▶ **Activity**
Transcribe exactly, and only, the lines from the one containing "left shoulder: (157, 77)" through the end of the entries below, leaving the pictures out.

▶ **Images with bounding boxes**

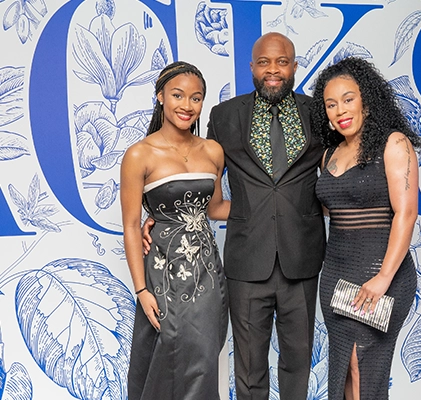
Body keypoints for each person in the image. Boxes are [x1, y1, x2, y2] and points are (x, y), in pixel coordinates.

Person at [143, 32, 326, 399]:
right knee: (248, 366)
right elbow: (196, 170)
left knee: (298, 362)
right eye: (264, 62)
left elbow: (340, 171)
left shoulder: (318, 113)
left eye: (282, 62)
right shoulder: (224, 116)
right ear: (251, 67)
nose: (273, 70)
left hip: (302, 257)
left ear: (294, 66)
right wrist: (166, 216)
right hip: (246, 261)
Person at [310, 57, 421, 400]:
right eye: (331, 104)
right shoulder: (328, 154)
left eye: (348, 99)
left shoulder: (394, 144)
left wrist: (384, 278)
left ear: (367, 101)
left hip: (380, 274)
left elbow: (406, 214)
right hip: (336, 276)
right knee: (344, 367)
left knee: (364, 363)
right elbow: (334, 208)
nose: (340, 110)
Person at [121, 61, 229, 400]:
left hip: (207, 276)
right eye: (178, 95)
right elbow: (129, 226)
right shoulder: (139, 154)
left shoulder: (213, 151)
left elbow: (215, 209)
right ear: (160, 97)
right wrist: (141, 290)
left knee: (203, 359)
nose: (187, 105)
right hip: (163, 274)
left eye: (196, 98)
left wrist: (271, 207)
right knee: (165, 356)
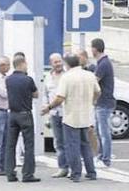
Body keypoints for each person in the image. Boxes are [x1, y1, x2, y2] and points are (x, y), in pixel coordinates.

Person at [42, 54, 99, 183]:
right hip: (85, 115)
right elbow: (98, 91)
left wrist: (49, 107)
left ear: (67, 64)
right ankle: (91, 172)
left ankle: (76, 173)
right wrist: (91, 102)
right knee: (85, 144)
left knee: (72, 145)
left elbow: (60, 98)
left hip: (71, 116)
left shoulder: (66, 77)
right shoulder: (89, 75)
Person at [4, 54, 39, 182]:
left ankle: (10, 173)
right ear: (22, 64)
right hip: (25, 114)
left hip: (12, 114)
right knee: (28, 144)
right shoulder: (28, 79)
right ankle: (28, 174)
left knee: (10, 145)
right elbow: (36, 94)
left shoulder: (8, 79)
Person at [91, 38, 115, 168]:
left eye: (92, 48)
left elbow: (94, 81)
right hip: (101, 102)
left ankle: (106, 159)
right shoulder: (102, 63)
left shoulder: (103, 64)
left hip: (104, 102)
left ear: (95, 48)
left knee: (104, 132)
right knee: (99, 131)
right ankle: (101, 156)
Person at [44, 53, 68, 178]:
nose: (58, 64)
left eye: (60, 61)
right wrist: (47, 108)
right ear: (51, 63)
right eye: (55, 62)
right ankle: (62, 167)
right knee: (58, 142)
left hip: (67, 113)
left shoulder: (67, 75)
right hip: (54, 113)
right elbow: (45, 94)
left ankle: (72, 167)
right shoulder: (48, 77)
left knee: (69, 141)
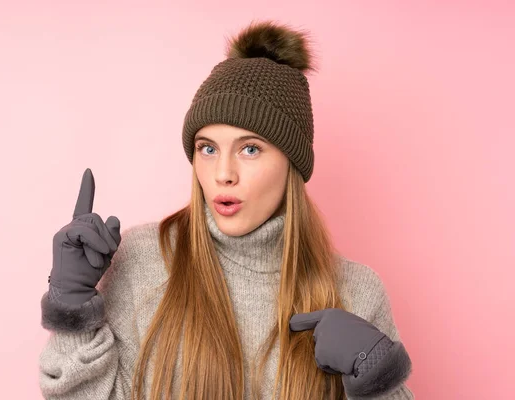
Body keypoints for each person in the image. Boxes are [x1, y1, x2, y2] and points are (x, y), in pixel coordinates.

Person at [38, 20, 413, 400]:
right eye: (208, 148)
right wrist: (73, 311)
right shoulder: (143, 261)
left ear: (291, 164)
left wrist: (376, 381)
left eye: (250, 149)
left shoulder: (357, 292)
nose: (223, 174)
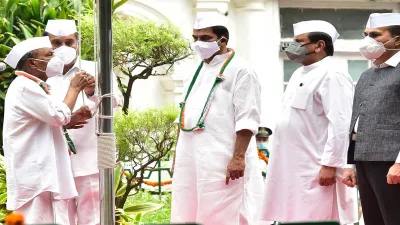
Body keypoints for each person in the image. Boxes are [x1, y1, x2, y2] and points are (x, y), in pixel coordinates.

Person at [260, 20, 358, 224]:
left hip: (316, 166)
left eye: (299, 41)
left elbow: (341, 123)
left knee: (318, 217)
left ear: (319, 45)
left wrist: (330, 164)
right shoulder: (298, 74)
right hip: (291, 166)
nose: (292, 46)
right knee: (292, 216)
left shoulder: (333, 74)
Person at [170, 14, 263, 225]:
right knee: (186, 208)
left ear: (223, 39)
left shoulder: (242, 70)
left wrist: (238, 158)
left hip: (223, 159)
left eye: (205, 38)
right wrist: (176, 155)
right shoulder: (195, 71)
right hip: (190, 157)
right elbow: (183, 114)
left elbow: (247, 119)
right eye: (195, 38)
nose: (198, 44)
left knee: (222, 211)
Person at [2, 36, 93, 224]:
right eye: (49, 54)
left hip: (43, 174)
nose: (56, 58)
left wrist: (70, 120)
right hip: (35, 175)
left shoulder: (35, 86)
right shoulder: (24, 87)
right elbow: (58, 115)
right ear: (33, 63)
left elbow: (45, 123)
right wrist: (74, 89)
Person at [43, 19, 124, 225]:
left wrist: (93, 91)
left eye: (69, 42)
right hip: (55, 159)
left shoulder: (96, 68)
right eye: (56, 43)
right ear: (48, 43)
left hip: (90, 158)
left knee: (94, 218)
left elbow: (116, 101)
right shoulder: (41, 72)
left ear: (78, 42)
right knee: (59, 218)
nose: (63, 48)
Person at [342, 13, 400, 225]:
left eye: (375, 34)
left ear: (398, 39)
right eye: (365, 35)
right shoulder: (368, 74)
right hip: (364, 158)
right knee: (373, 220)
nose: (368, 40)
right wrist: (351, 163)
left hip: (391, 160)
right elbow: (357, 121)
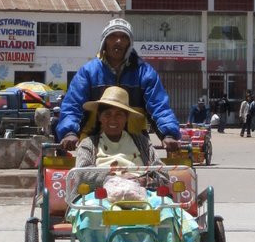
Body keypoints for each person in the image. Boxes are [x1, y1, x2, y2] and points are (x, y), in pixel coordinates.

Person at [73, 86, 167, 242]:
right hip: (101, 196)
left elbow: (161, 172)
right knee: (93, 214)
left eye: (118, 114)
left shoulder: (142, 143)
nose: (113, 119)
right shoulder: (89, 144)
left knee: (160, 212)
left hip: (140, 194)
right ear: (100, 118)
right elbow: (81, 173)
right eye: (108, 114)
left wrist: (145, 180)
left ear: (126, 119)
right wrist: (111, 179)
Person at [56, 17, 180, 153]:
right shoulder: (88, 72)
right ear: (104, 41)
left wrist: (168, 134)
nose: (118, 41)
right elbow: (72, 106)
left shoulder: (145, 73)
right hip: (93, 145)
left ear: (129, 43)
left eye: (123, 37)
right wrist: (69, 132)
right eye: (113, 36)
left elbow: (159, 107)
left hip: (136, 145)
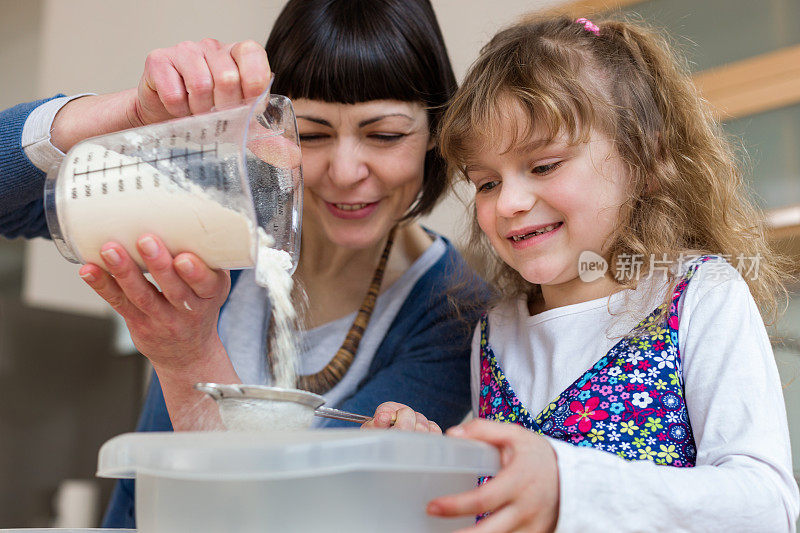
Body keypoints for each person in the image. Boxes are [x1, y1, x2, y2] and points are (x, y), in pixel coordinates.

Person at [1, 0, 487, 527]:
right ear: (269, 127)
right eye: (313, 134)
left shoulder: (453, 309)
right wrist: (132, 113)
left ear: (437, 132)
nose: (346, 172)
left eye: (385, 135)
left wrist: (189, 357)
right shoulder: (217, 209)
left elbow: (289, 513)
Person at [366, 15, 800, 532]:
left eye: (544, 165)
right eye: (485, 183)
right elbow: (503, 506)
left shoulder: (700, 295)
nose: (509, 203)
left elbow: (768, 506)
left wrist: (571, 486)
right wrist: (429, 468)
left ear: (646, 157)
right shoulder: (495, 332)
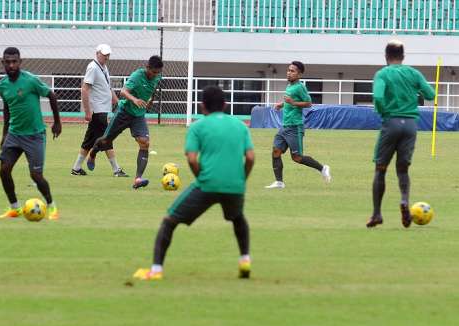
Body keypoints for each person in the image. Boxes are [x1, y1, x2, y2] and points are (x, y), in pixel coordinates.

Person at [134, 85, 255, 280]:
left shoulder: (198, 127)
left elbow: (191, 158)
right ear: (224, 105)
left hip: (206, 183)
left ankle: (156, 270)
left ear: (202, 106)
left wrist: (201, 177)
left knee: (169, 221)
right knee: (238, 218)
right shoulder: (241, 126)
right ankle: (245, 260)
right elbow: (250, 157)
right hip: (235, 185)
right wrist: (242, 179)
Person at [366, 40, 435, 228]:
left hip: (391, 122)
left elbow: (378, 97)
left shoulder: (382, 74)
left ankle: (377, 214)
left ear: (386, 56)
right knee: (403, 169)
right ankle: (404, 200)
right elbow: (430, 94)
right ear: (403, 57)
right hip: (411, 124)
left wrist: (383, 112)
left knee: (380, 169)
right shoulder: (413, 73)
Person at [0, 47, 62, 220]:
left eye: (14, 61)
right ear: (2, 63)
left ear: (20, 62)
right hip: (14, 133)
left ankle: (51, 206)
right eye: (8, 62)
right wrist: (4, 134)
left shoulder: (31, 80)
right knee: (4, 170)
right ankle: (15, 208)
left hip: (34, 135)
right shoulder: (2, 85)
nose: (11, 65)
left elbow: (52, 96)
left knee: (35, 175)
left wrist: (57, 122)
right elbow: (7, 109)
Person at [86, 55, 163, 189]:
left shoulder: (157, 77)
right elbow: (123, 92)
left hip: (138, 115)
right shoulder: (137, 76)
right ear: (147, 68)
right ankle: (93, 152)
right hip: (124, 112)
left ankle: (138, 179)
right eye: (153, 72)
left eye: (158, 73)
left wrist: (151, 100)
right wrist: (134, 100)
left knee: (145, 143)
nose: (155, 75)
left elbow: (153, 89)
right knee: (106, 141)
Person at [265, 61, 331, 189]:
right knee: (276, 151)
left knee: (297, 158)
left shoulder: (300, 87)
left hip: (295, 127)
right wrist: (282, 104)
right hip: (285, 126)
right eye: (288, 70)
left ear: (299, 74)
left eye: (292, 71)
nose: (289, 73)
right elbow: (289, 100)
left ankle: (323, 168)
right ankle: (279, 182)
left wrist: (293, 102)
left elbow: (308, 103)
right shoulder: (289, 86)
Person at [71, 44, 127, 177]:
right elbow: (85, 89)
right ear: (97, 53)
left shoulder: (103, 67)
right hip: (98, 110)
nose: (106, 57)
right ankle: (116, 169)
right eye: (104, 54)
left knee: (90, 139)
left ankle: (76, 168)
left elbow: (108, 87)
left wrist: (117, 102)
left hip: (102, 109)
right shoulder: (93, 67)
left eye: (108, 54)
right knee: (106, 138)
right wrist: (87, 111)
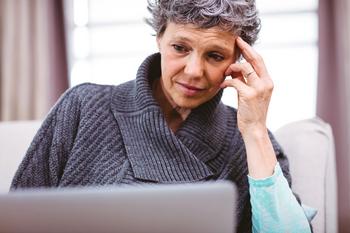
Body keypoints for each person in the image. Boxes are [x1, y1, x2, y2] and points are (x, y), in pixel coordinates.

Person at [11, 0, 314, 232]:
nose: (194, 71)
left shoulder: (249, 144)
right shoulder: (82, 106)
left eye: (215, 56)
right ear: (159, 37)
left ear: (238, 60)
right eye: (180, 48)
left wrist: (255, 131)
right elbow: (17, 218)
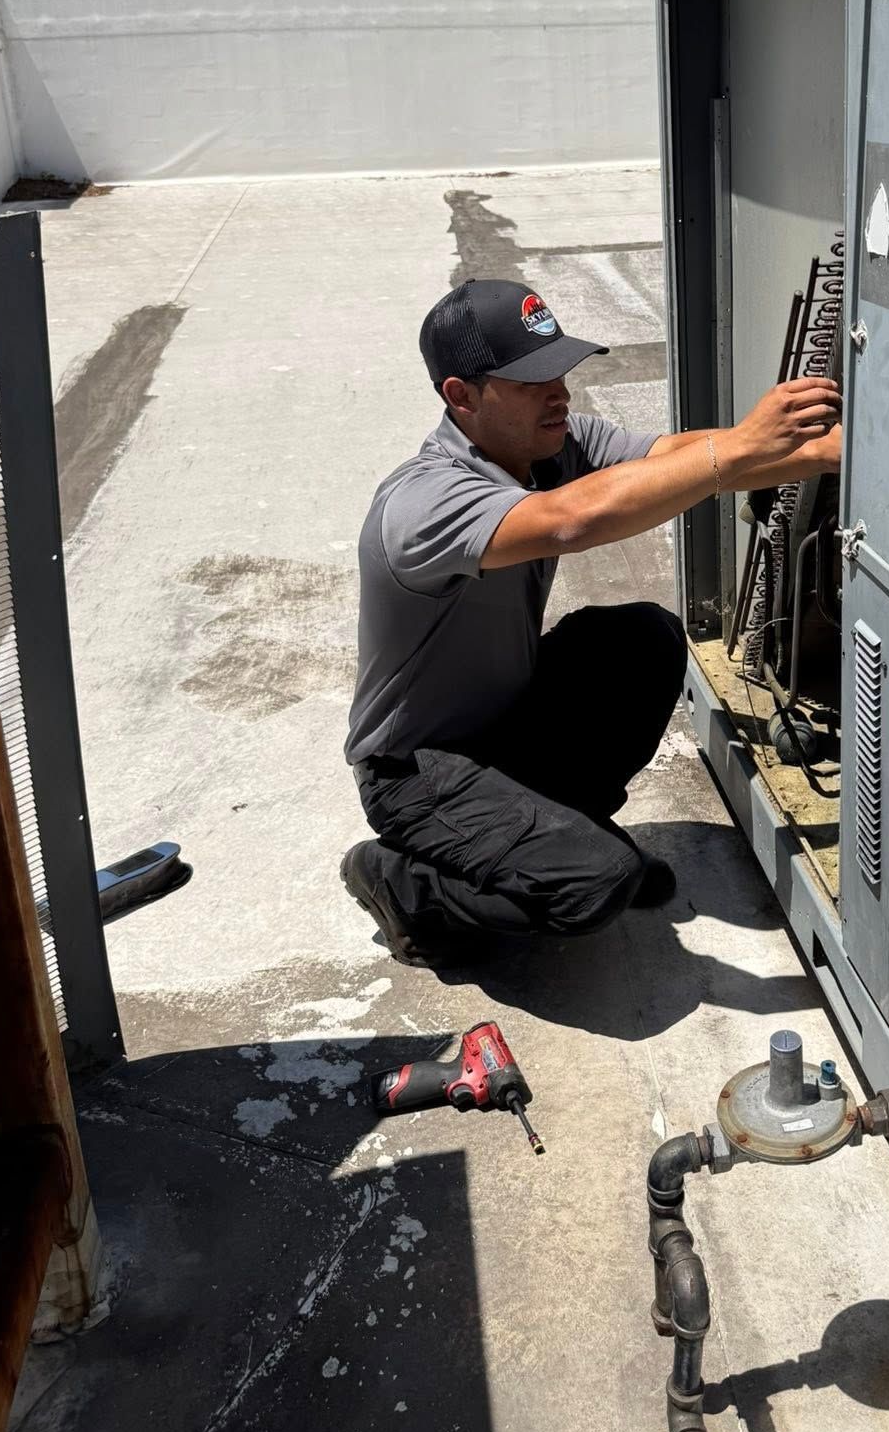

▶ **Reply to the task**
left shoulder: (157, 77)
right elbow: (123, 92)
left hip: (138, 115)
right shoulder: (137, 76)
right ear: (147, 68)
right ankle: (93, 152)
right hip: (124, 112)
left ankle: (138, 179)
right eye: (153, 72)
left eye: (158, 73)
left wrist: (151, 100)
right wrist: (134, 100)
left knee: (145, 143)
nose: (155, 75)
left elbow: (153, 89)
right knee: (106, 141)
Person at [265, 61, 331, 189]:
right knee: (276, 151)
left knee: (297, 158)
left shoulder: (300, 87)
left hip: (295, 127)
right wrist: (282, 104)
right hip: (285, 126)
right eye: (288, 70)
left ear: (299, 74)
left eye: (292, 71)
nose: (289, 73)
right elbow: (289, 100)
left ankle: (323, 168)
right ankle: (279, 182)
left wrist: (293, 102)
left elbow: (308, 103)
right shoulder: (289, 86)
Person at [71, 44, 127, 177]:
right elbow: (85, 89)
right ear: (97, 53)
left shoulder: (103, 67)
right hip: (98, 110)
nose: (106, 57)
right ankle: (116, 169)
right eye: (104, 54)
left knee: (90, 139)
left ankle: (76, 168)
left elbow: (108, 87)
left wrist: (117, 102)
left hip: (102, 109)
right shoulder: (93, 67)
left eye: (108, 54)
right knee: (106, 138)
right wrist: (87, 111)
Body keypoints for each person in the image. Boxes are [x1, y1, x2, y2] and points are (x, y), in pixel coordinates.

Person at [11, 0, 314, 232]:
nose: (194, 71)
left shoulder: (249, 144)
right shoulder: (82, 106)
left eye: (215, 56)
right ear: (159, 37)
left ear: (238, 60)
right eye: (180, 48)
left wrist: (255, 131)
right elbow: (17, 218)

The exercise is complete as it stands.